In a Church of England Christening, the Christening takes place within the main Sunday church service and the baby is taken to the font, sprinkled with holy water, and the Godparents and parents promise God they will bring the child up in the Christian faith.
If you decide to go for a Christening, you need to speak to the vicar at your local church. They will explain the service, and may ask questions concerning your own faith, and that of the godparents. You will then be able to book a date.
Secular (Non-Religious) Ceremonies:
There are a range of non-religious celebrations to choose from including a Baby-Naming Ceremony, Welcoming or Thanksgiving. These options are free of any commitment to the Christian faith. A British Humanist Association ceremony can take place anywhere you like. A trained, licensed celebrant will help you to create a unique and personal occasion. They can provide templates for ceremonies that you can adapt for your own situation, and they can suggest readings, poetry or music. You can include contributions from family/friends, and finish it all off with a tea or buffet. These ceremonies last on average 20 minutes.

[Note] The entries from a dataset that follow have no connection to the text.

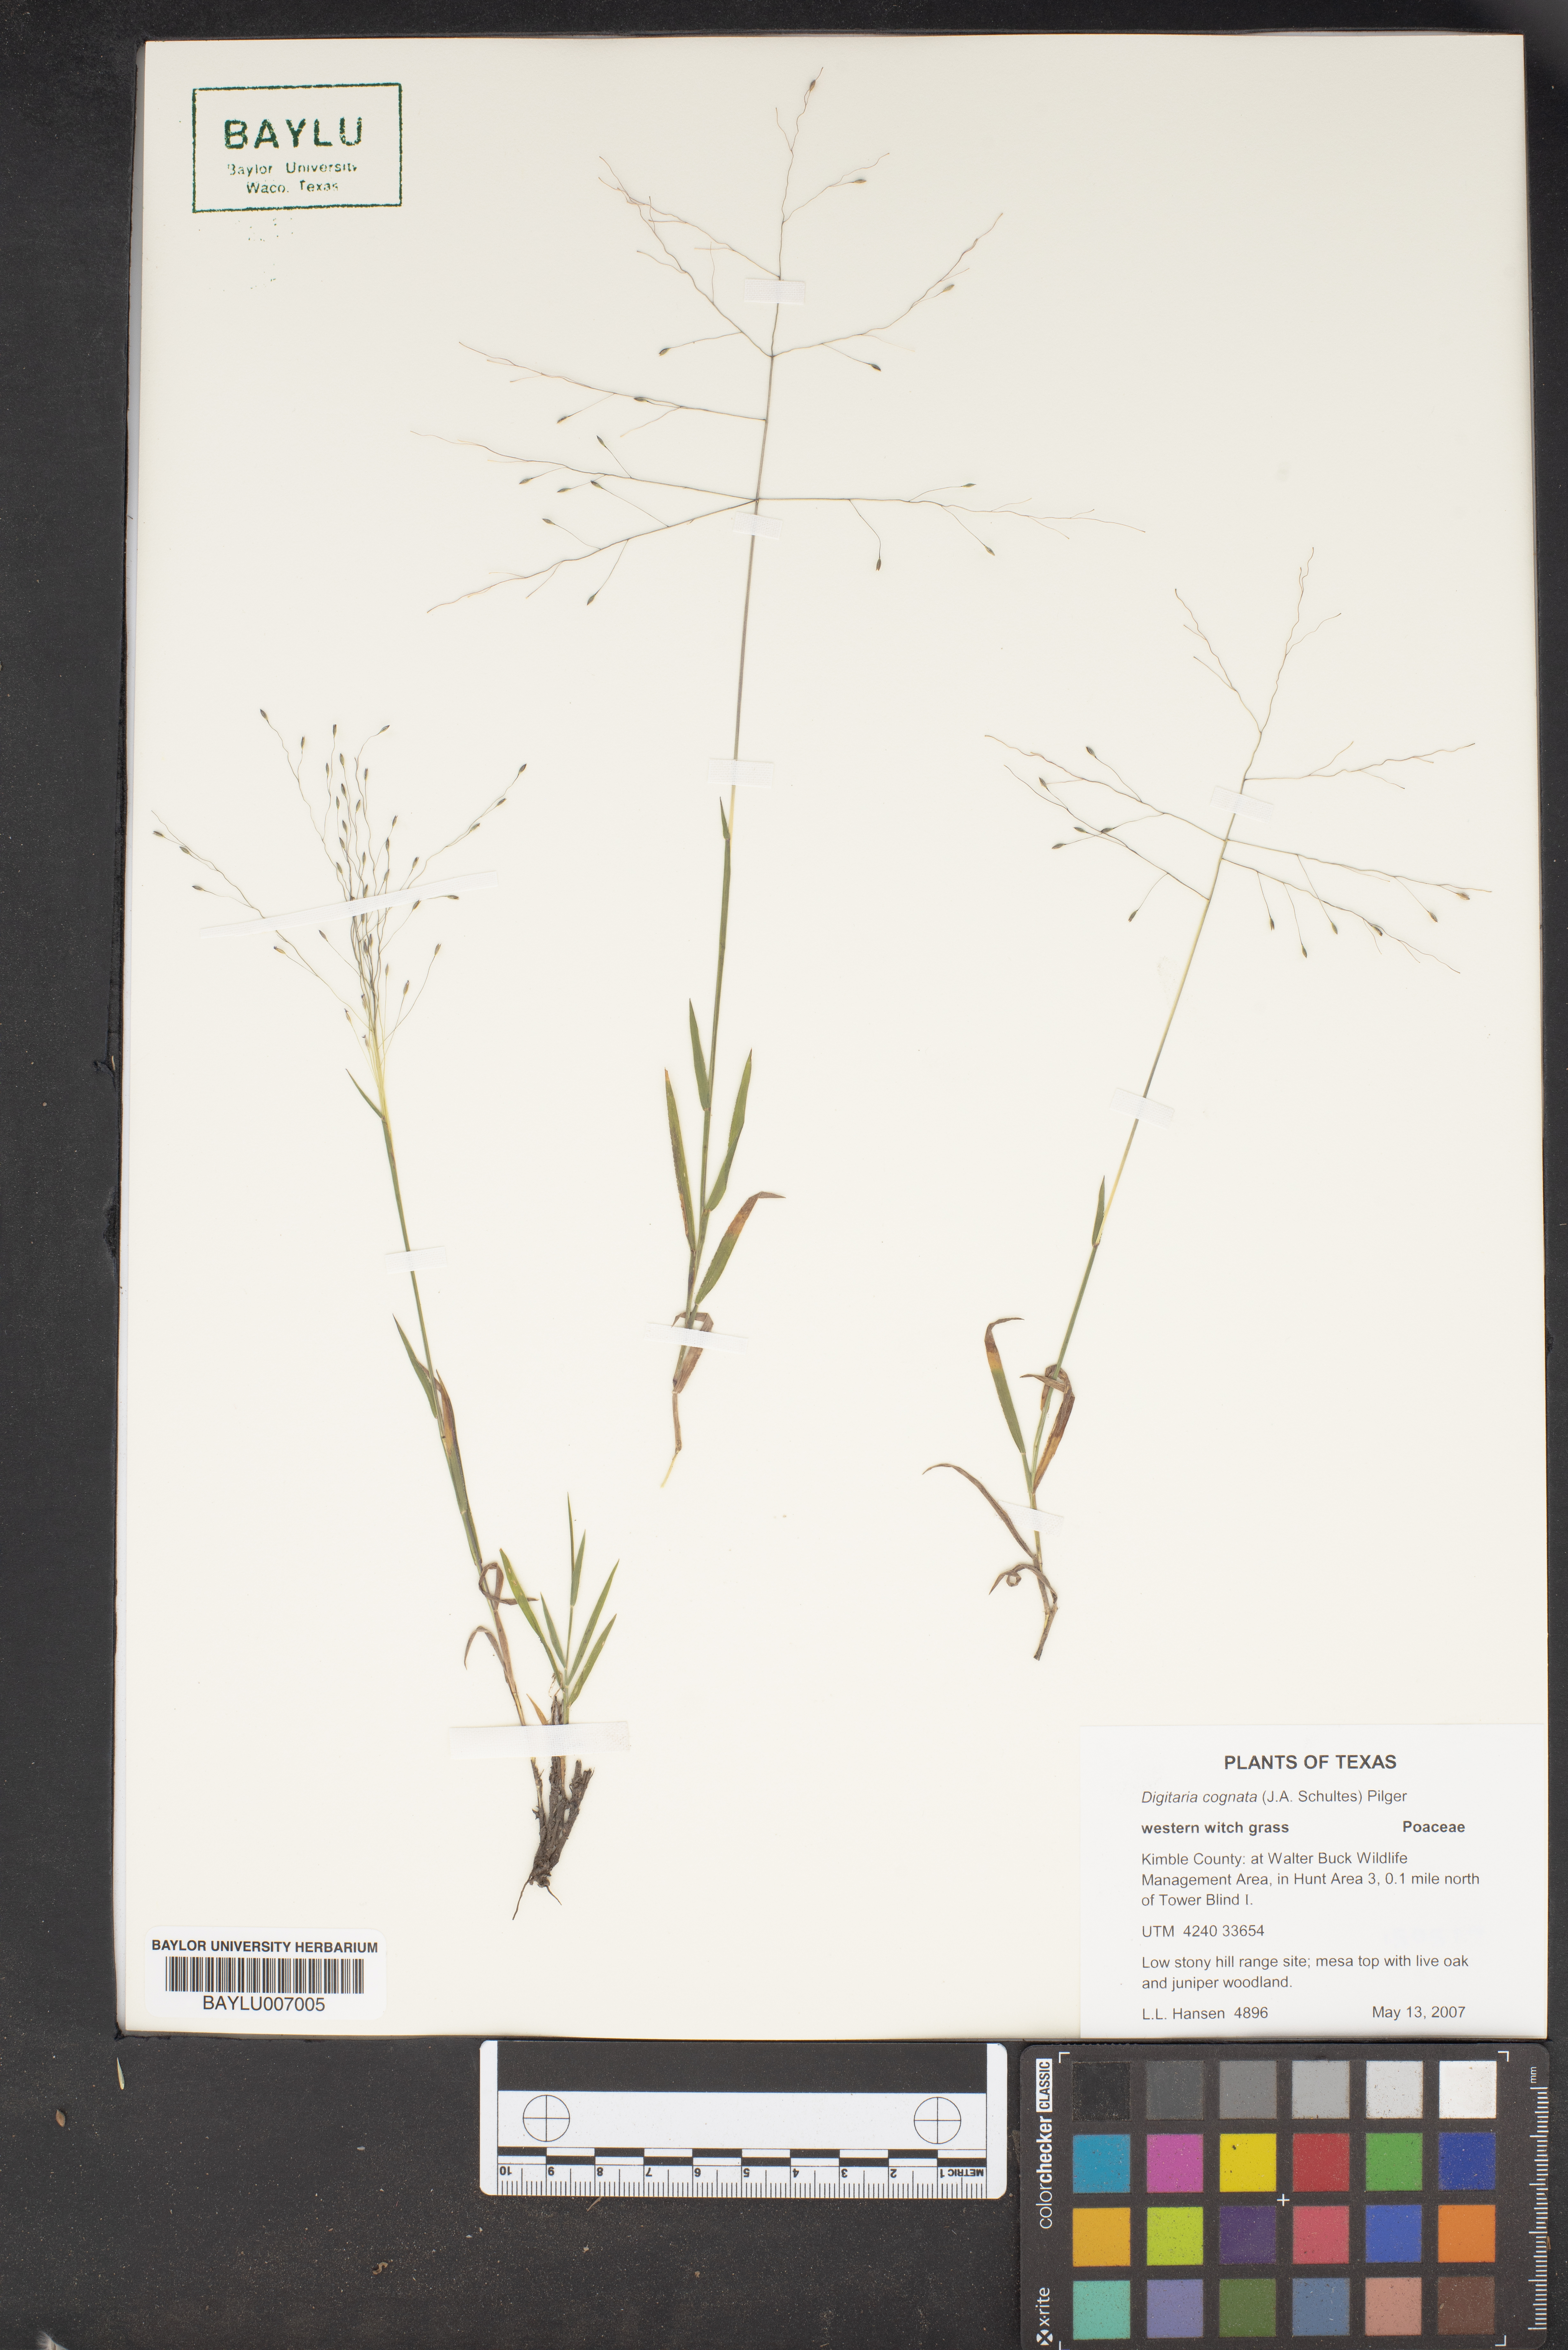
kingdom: Plantae
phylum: Tracheophyta
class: Liliopsida
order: Poales
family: Poaceae
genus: Digitaria
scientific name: Digitaria cognata
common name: Fall witchgrass
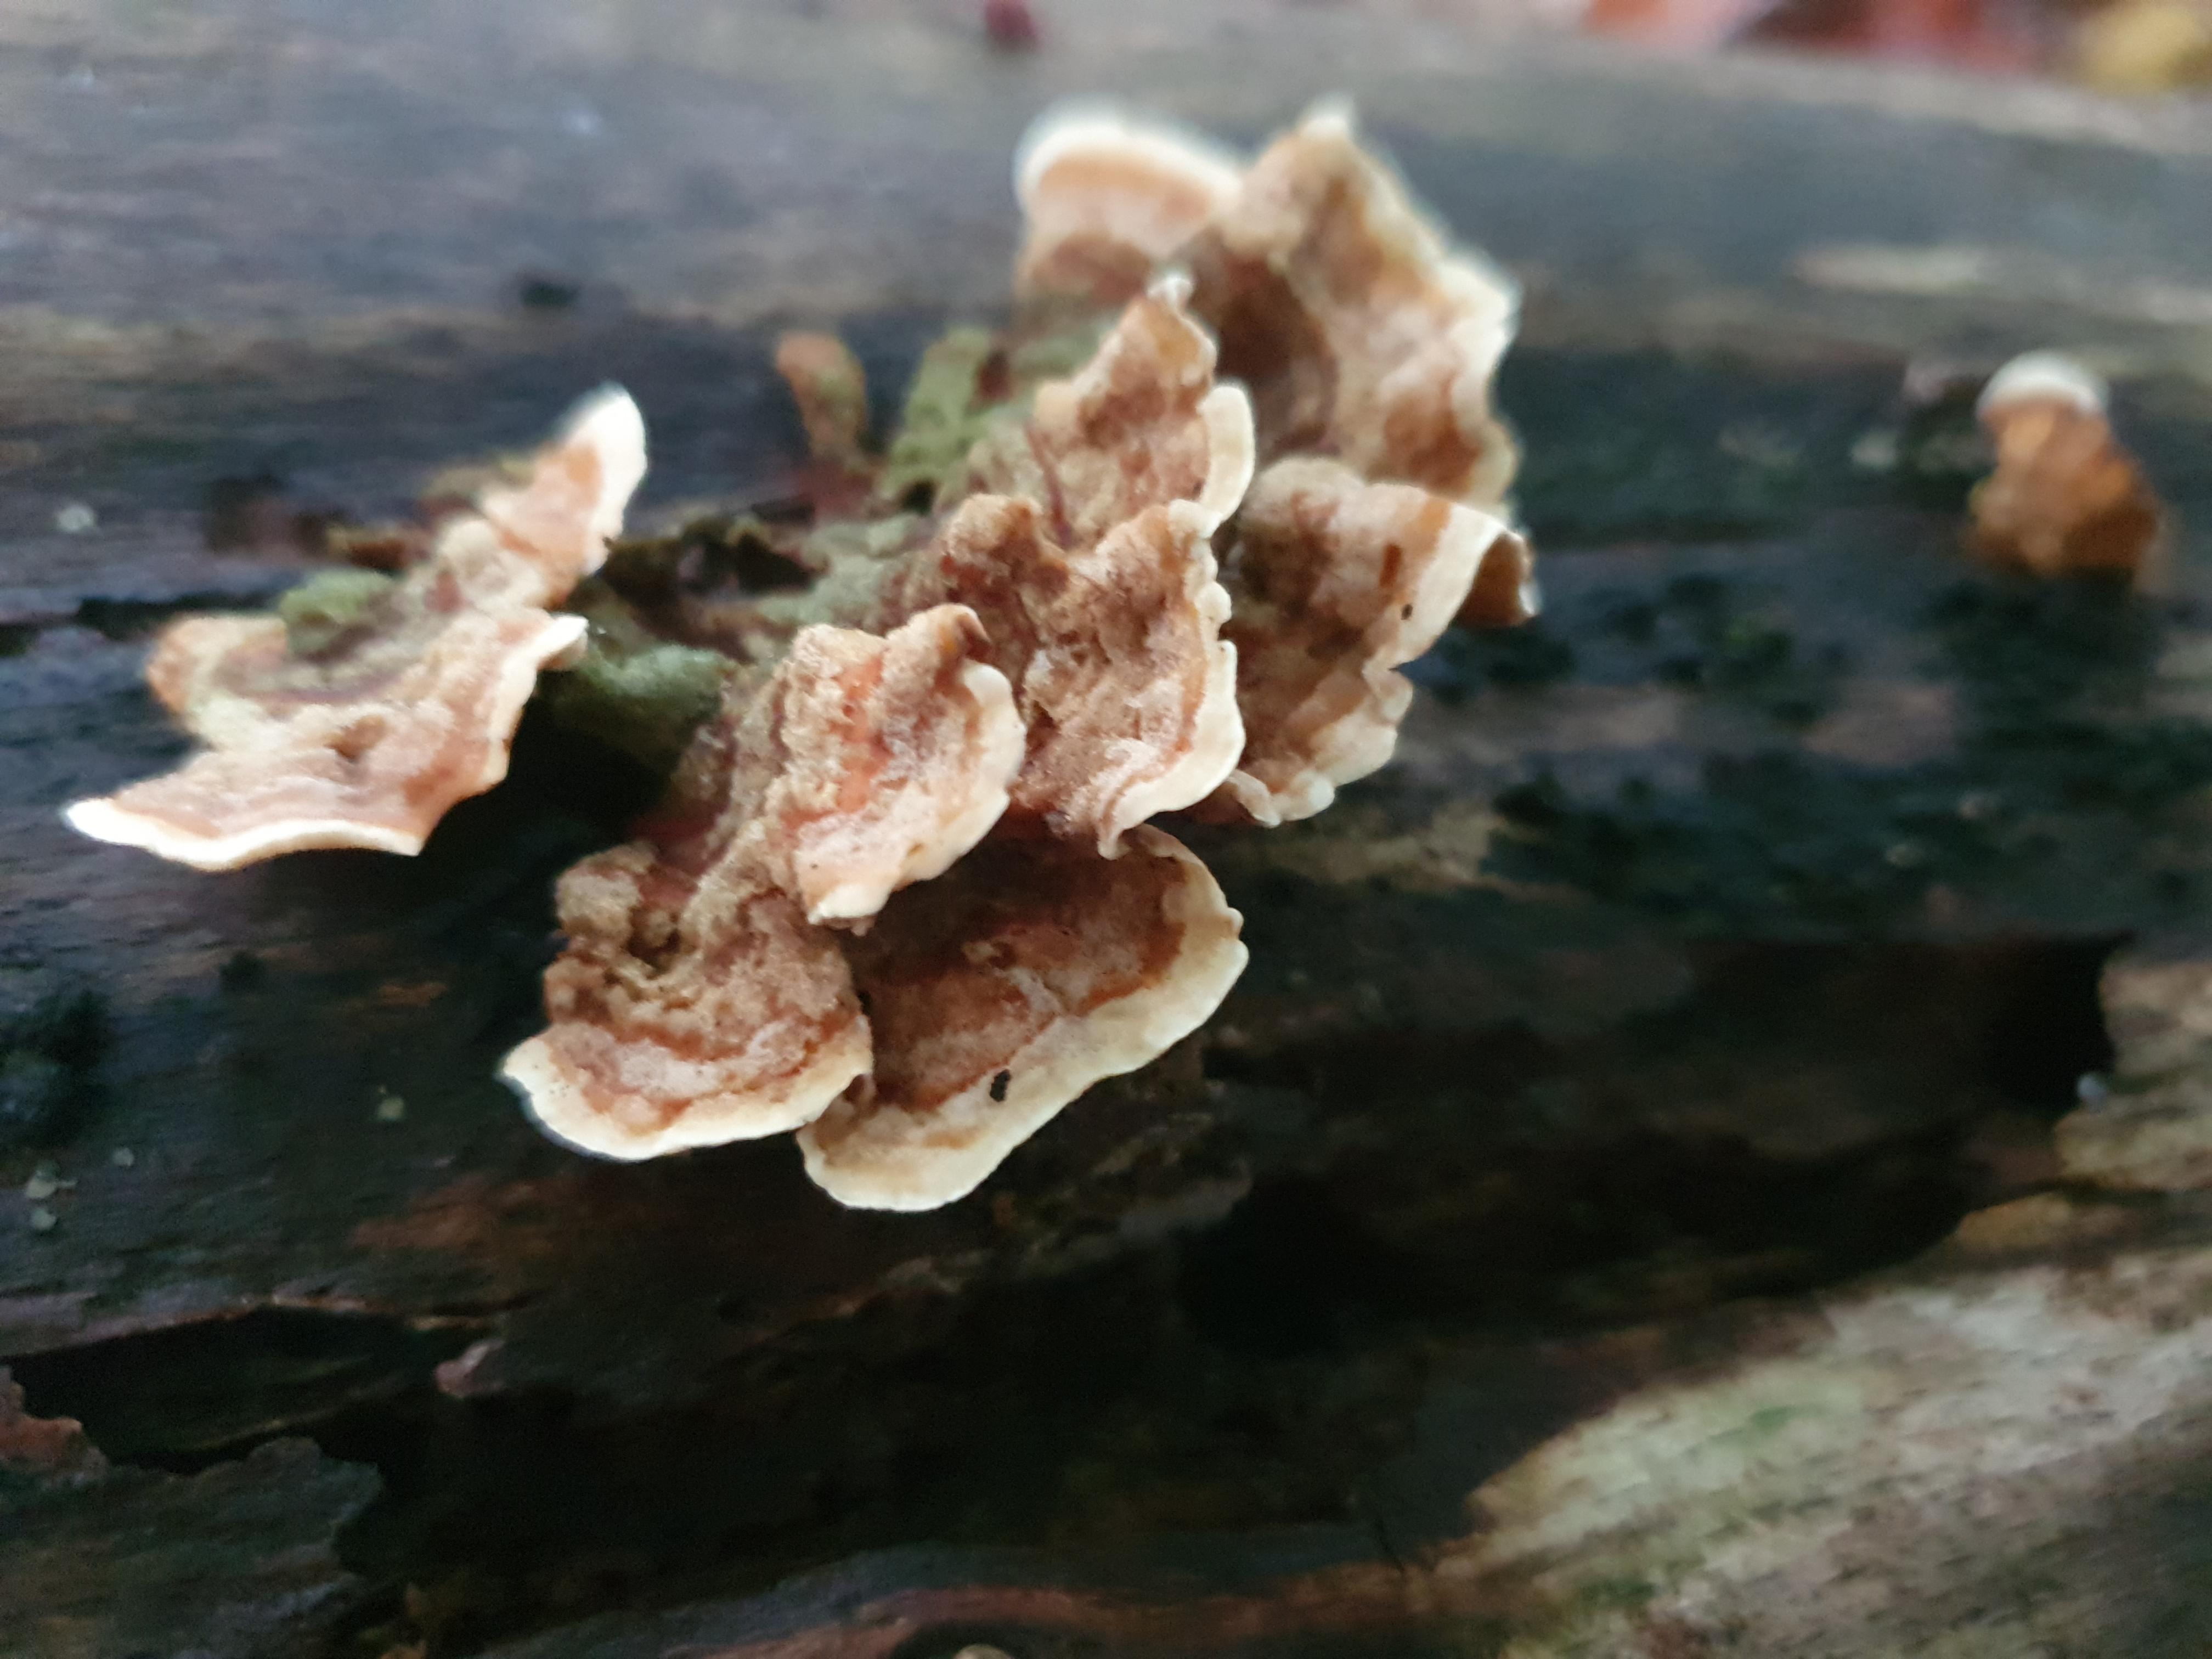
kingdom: Fungi
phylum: Basidiomycota
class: Agaricomycetes
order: Russulales
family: Stereaceae
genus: Stereum
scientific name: Stereum subtomentosum
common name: smuk lædersvamp
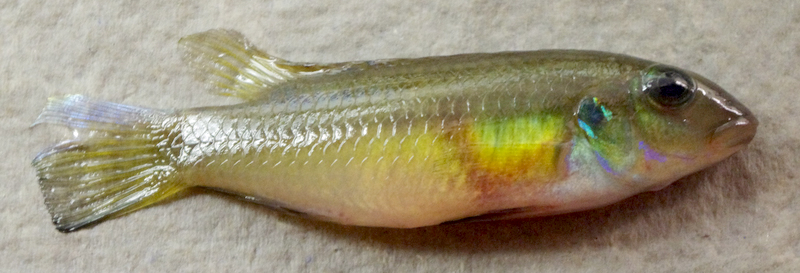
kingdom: Animalia
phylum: Chordata
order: Perciformes
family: Cichlidae
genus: Pelvicachromis
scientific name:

Christenings are generally held within the first year of a baby’s life, although some parents wait until the child is a little older.
Generally, photography is welcome during all types of ceremonies but it may be worth checking with the person presiding first as the congregation or gathering is likely to be invited to photograph the child, family and Godparents at specific points during the ceremony. Of course there can also be photographs before and after.
The child will usually be dressed in a special Christening outfit/gown or family heirloom garment. Women would be expected to dress smartly – hats are not necessary, and for men, suits or smart shirt and trousers. Ties are often not a necessity, particularly for summer ceremonies though if you are the father or Godfather, you would be expected to dress in a suit.
Usually following the ceremony a buffet or tea is held at the parent’s house. The child will be shown off to all the family and friends, and Christening gifts are generally presented to the child. After the buffet, the official cake may be cut, and at this point, some people choose to plant a tree or dedicate a plant which will grow with the child.
Role of the Godparents:
There are usually three Godparents – two the same sex as the child. The role of the Godparent comes from the days when converts to the early Christian church were usually adults whose parents were not Christians. The Godparents role was to provide a Christian mentor to help them through life. People also link the role of the Godparent with that of becoming ‘legal guardian’ should the child ever be orphaned. However, this would need to be written into a will with the permission of the Godparents themselves. Non-religious participants usually engage a ‘mentor’ who will watch over the child and steer them through life with help, care and advice. Generally Godparents are chosen for their own Christian beliefs but also because they are very close friends of the parents, or family members. Godparents or guardians should be people who are going to be around to offer support for the child if needed.
Many people prefer a traditional gift idea for a Christening such as pewter, silver or china; these are great gifts for the child to treasure. Another nice idea is to provide a photo album or keepsake box to store precious memories of the child’s special day. For religious ceremonies it is common for a silver cross and chain or a bible to be presented to the child. Personalised gifts also make very nice ideas for this occasion, for example a framed name print, or a personalised Christening plate or mug, or perhaps an engraved tankard or cufflinks for a boy.